### TÂCHE A
Pouvez-vous transcrire fidèlement le passage du texte sur les règles de preuve en cour martiale qui commence par les mots « Fonctions du juge-avocat » et se termine par les mots « déterminer la question. » ?

### TEXTE
....

Fonctions du juge-avocat en vertu des règles
5 (1) Sous réserve du paragraphe (2), lorsque le juge-avocat a le pouvoir ou l’obligation en vertu des présentes règles de déterminer une question, ce pouvoir ne peut être exercé et cette obligation ne saurait être remplie qu’en conformité de l’article 112.06 des ORFC.
(2) Si le juge-avocat n’a pas reçu instructions du président d’entendre et de déterminer une question, ou s’il n’y a pas de juge-avocat, la cour doit entendre et déterminer la question.
Effet du défaut de se conformer aux règles
6 Une conclusion adoptée ou une condamnation prononcée par une cour martiale n’est pas invalide pour l’unique motif qu’elle dévie des présentes règles ou manque de s’y conformer, sauf s’il appert que cette déviation ou ce manquement a causé une importante erreur judiciaire.
PARTIE IPreuve en général
SECTION IAdmission de la preuve en général
Admission de la preuve
7 Sous réserve de l’article 4 et sauf prescriptions des parties III et IV, la cour ne doit pas recevoir de preuve non pertinente mais doit admettre et prendre en considération toute preuve pertinente.
Nécessité de la preuve
8 Sauf pour les faits dont elle a pris judiciairement connaissance en vertu de la section III, la cour ne doit pas prendre un fait en considération, à moins que la preuve de ce fait n’ait été présentée de l’une des manières suivantes :
a) par la déposition orale d’un témoin devant la cour conformément aux parties III et IV;
b) par la production et la lecture ou l’inspection de documents devant la cour, conformément aux parties III et IV;
c) par l’inspection ou l’examen par la cour de la preuve réelle conformément à la partie IV;
d) par l’admission de la part du procureur à charge, au cours du procès, de l’existence d’un fait, aux fins de passer outre à la preuve de ce dernier, dont l’effet est de restreindre l’étendue des faits à prouver par la défense; et
e) par un aveu judiciaire conformément à l’article 37.

....

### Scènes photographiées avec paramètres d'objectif
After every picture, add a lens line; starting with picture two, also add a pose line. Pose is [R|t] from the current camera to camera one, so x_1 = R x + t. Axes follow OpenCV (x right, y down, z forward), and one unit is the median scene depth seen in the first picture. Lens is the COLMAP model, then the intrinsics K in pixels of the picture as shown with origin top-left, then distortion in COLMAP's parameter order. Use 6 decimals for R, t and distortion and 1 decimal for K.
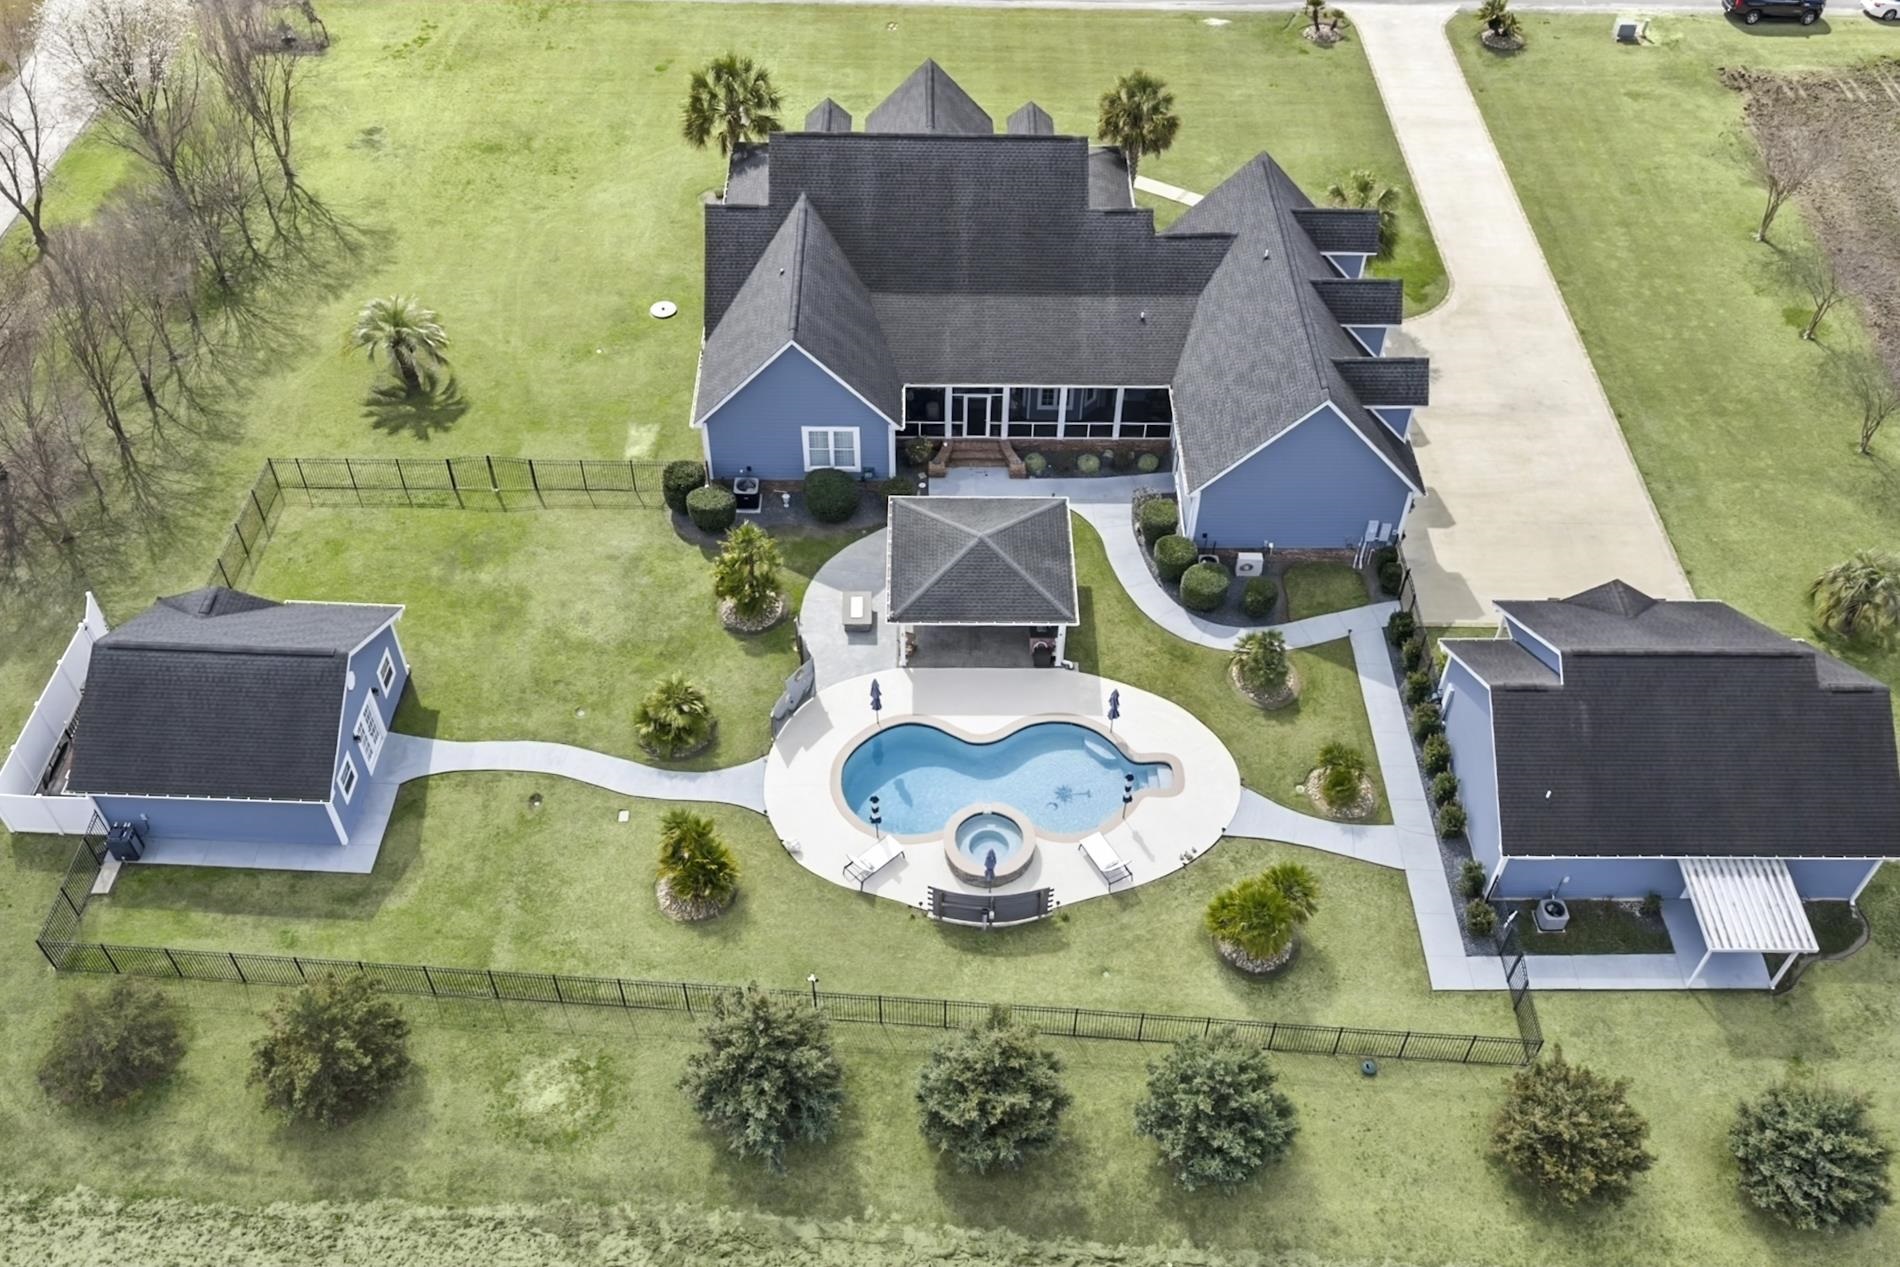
lens RADIAL K [[1633.7, 0, 942.2], [0, 1633.7, 636.1], [0, 0, 1]] dist [-0.000966, -0.002554]
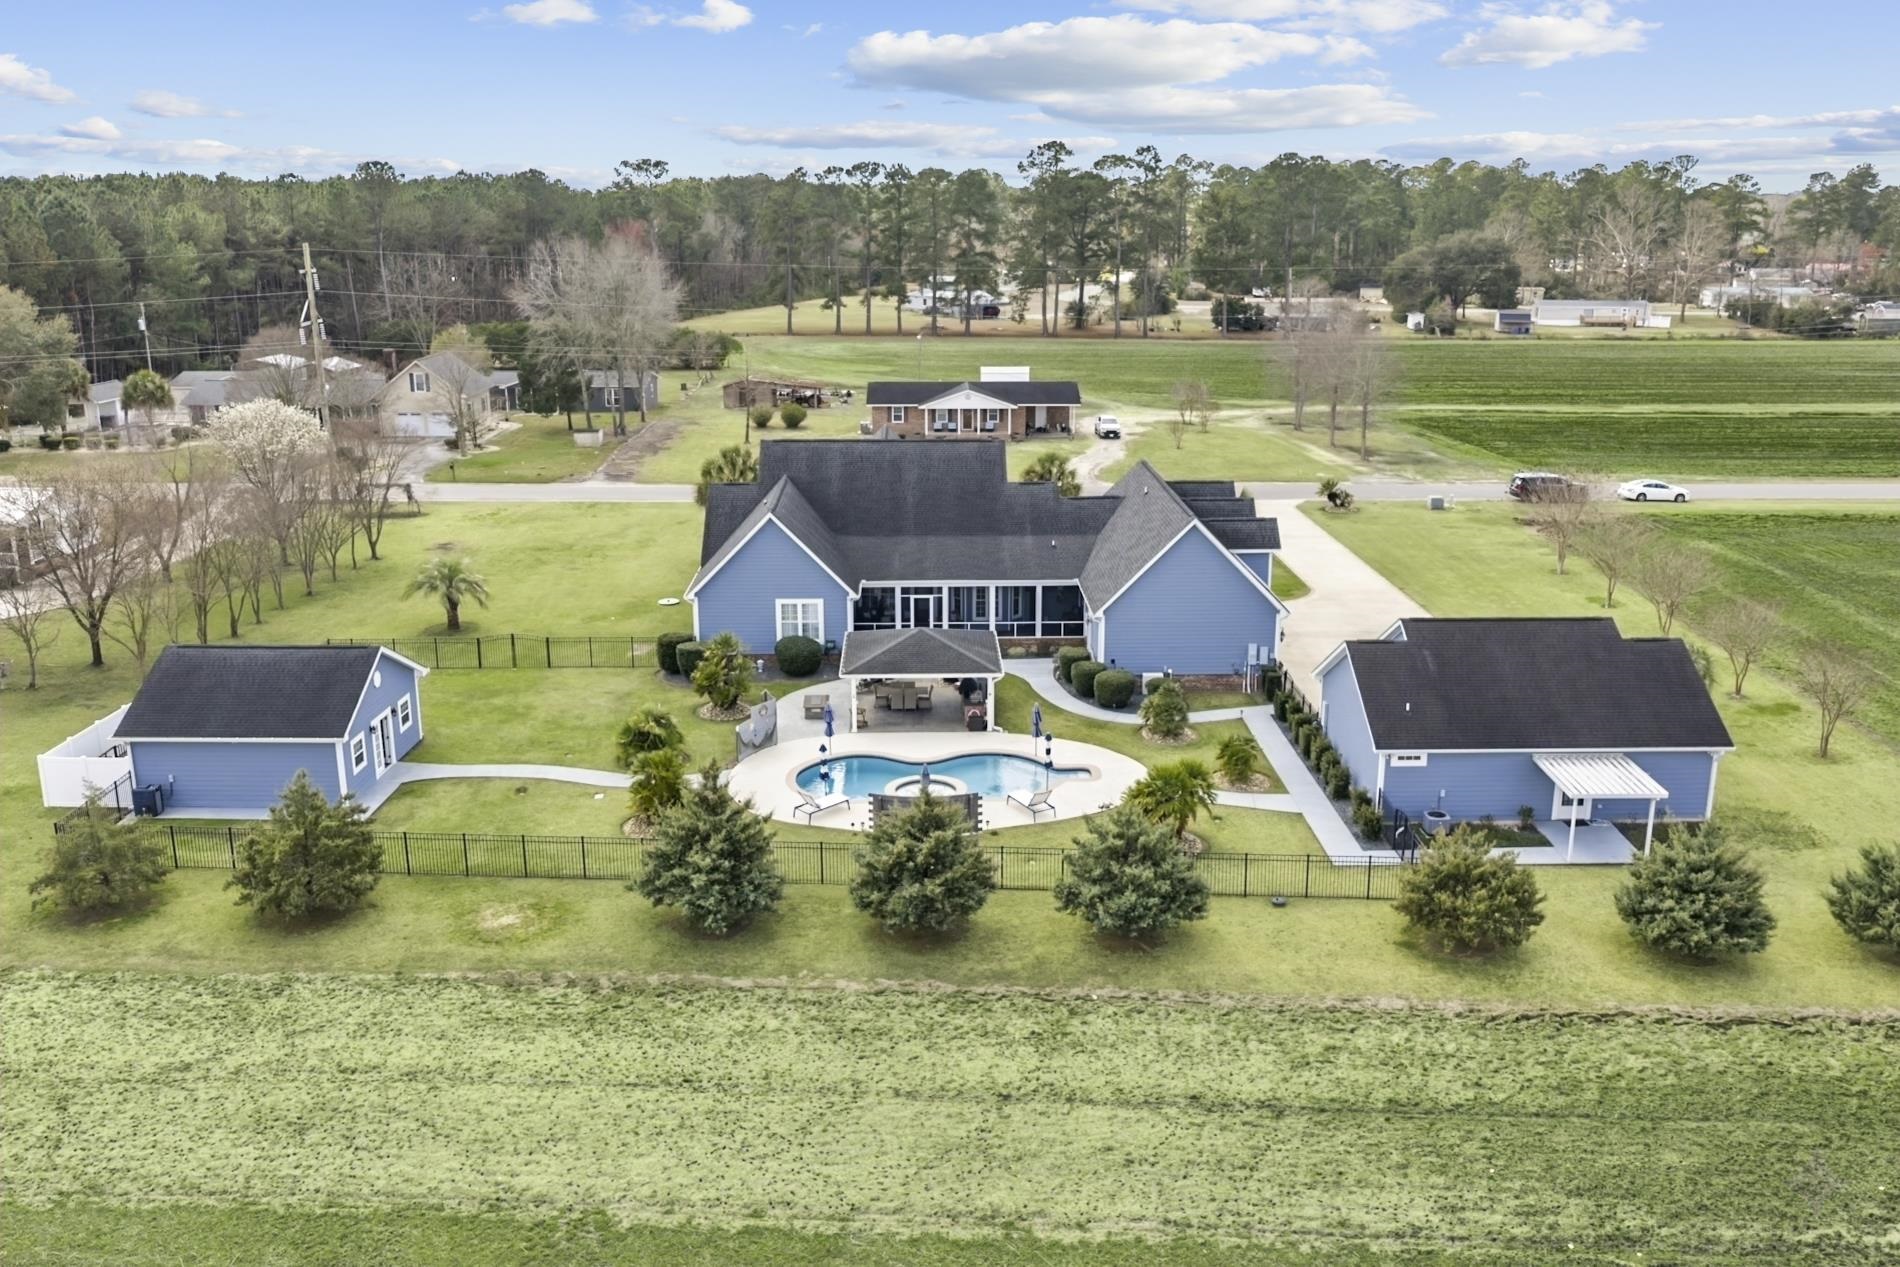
lens RADIAL K [[1551.4, 0, 950.0], [0, 1551.4, 633.5], [0, 0, 1]] dist [-0.005159, -0.005786]
pose [[0.999801, -0.015770, 0.012216, 0.030064], [0.019866, 0.842732, -0.537967, 0.534116], [-0.001811, 0.538102, 0.842878, 0.042887]]
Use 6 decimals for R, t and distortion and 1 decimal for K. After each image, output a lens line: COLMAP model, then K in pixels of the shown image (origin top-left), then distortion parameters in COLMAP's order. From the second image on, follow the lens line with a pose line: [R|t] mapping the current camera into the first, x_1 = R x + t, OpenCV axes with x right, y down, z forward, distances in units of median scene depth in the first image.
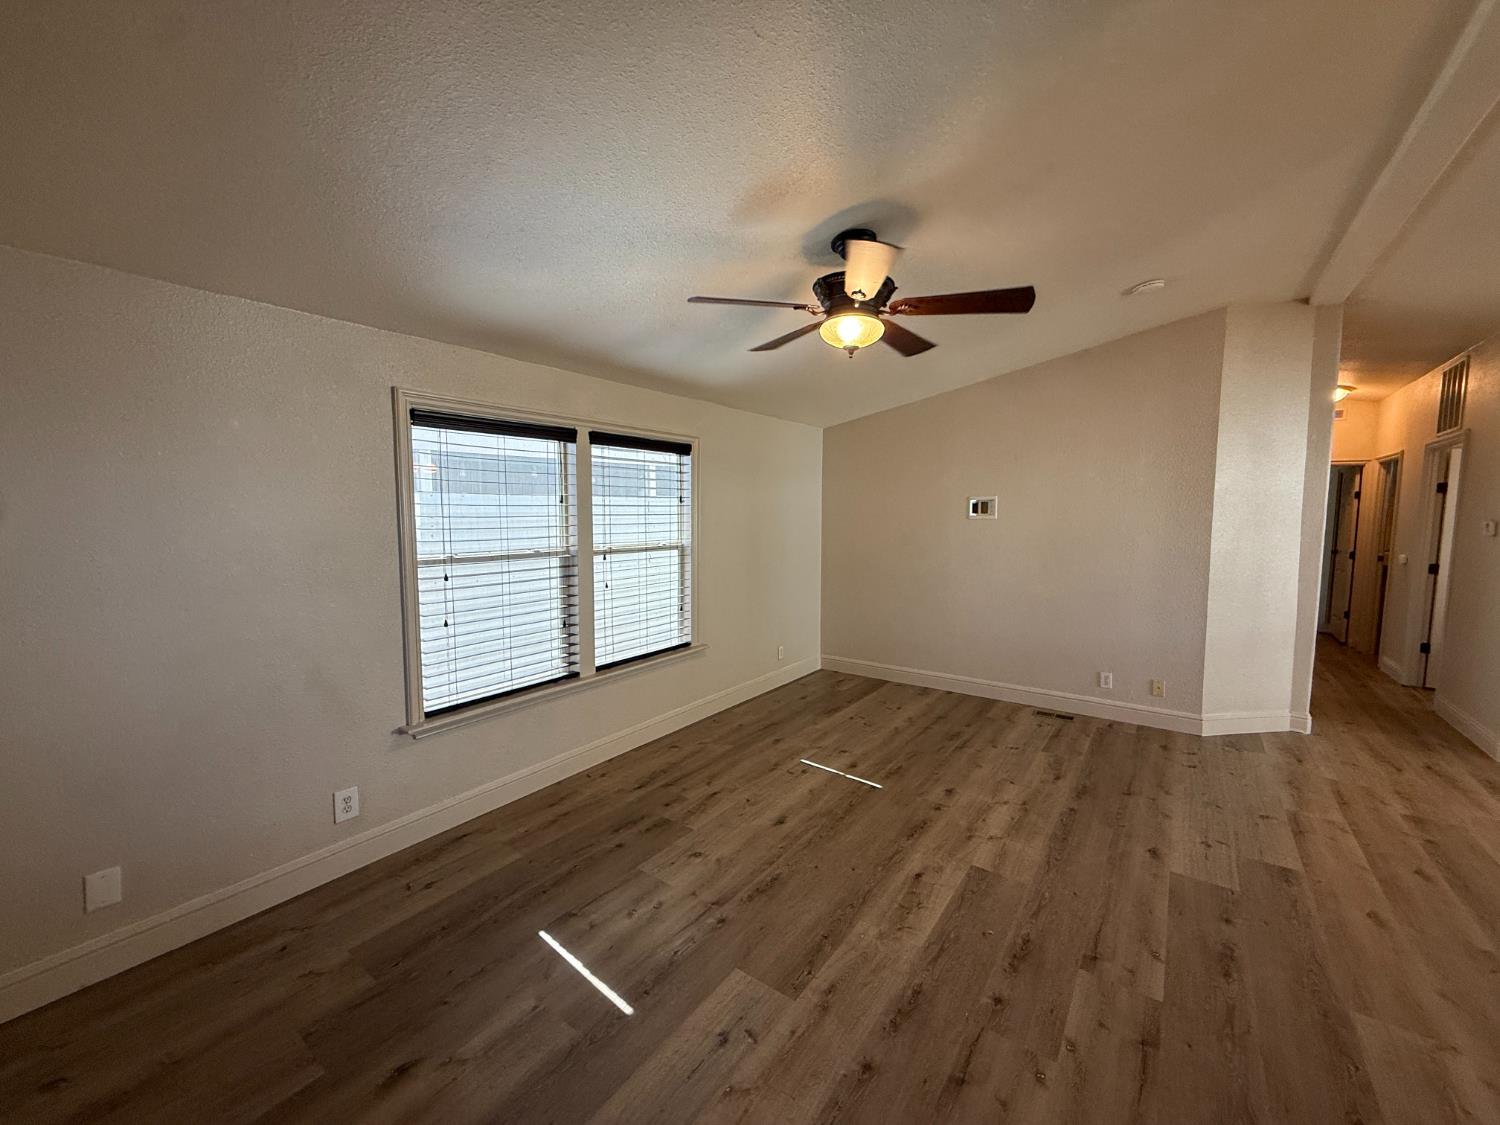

....

### TÂCHE B
Pouvez-vous reproduire mot pour mot les enregistrements, du début jusqu'à la ligne contenant « 0.538102, 0.842878, 0.042887]] » incluse, en laissant les images de côté ?

### SOLUTION DÉTAILLÉE A
Fonctions du juge-avocat en vertu des règles
5 (1) Sous réserve du paragraphe (2), lorsque le juge-avocat a le pouvoir ou l’obligation en vertu des présentes règles de déterminer une question, ce pouvoir ne peut être exercé et cette obligation ne saurait être remplie qu’en conformité de l’article 112.06 des ORFC.
(2) Si le juge-avocat n’a pas reçu instructions du président d’entendre et de déterminer une question, ou s’il n’y a pas de juge-avocat, la cour doit entendre et déterminer la question.

### SOLUTION DÉTAILLÉE B
After every picture, add a lens line; starting with picture two, also add a pose line. Pose is [R|t] from the current camera to camera one, so x_1 = R x + t. Axes follow OpenCV (x right, y down, z forward), and one unit is the median scene depth seen in the first picture. Lens is the COLMAP model, then the intrinsics K in pixels of the picture as shown with origin top-left, then distortion in COLMAP's parameter order. Use 6 decimals for R, t and distortion and 1 decimal for K.
lens RADIAL K [[1633.7, 0, 942.2], [0, 1633.7, 636.1], [0, 0, 1]] dist [-0.000966, -0.002554]
lens RADIAL K [[1551.4, 0, 950.0], [0, 1551.4, 633.5], [0, 0, 1]] dist [-0.005159, -0.005786]
pose [[0.999801, -0.015770, 0.012216, 0.030064], [0.019866, 0.842732, -0.537967, 0.534116], [-0.001811, 0.538102, 0.842878, 0.042887]]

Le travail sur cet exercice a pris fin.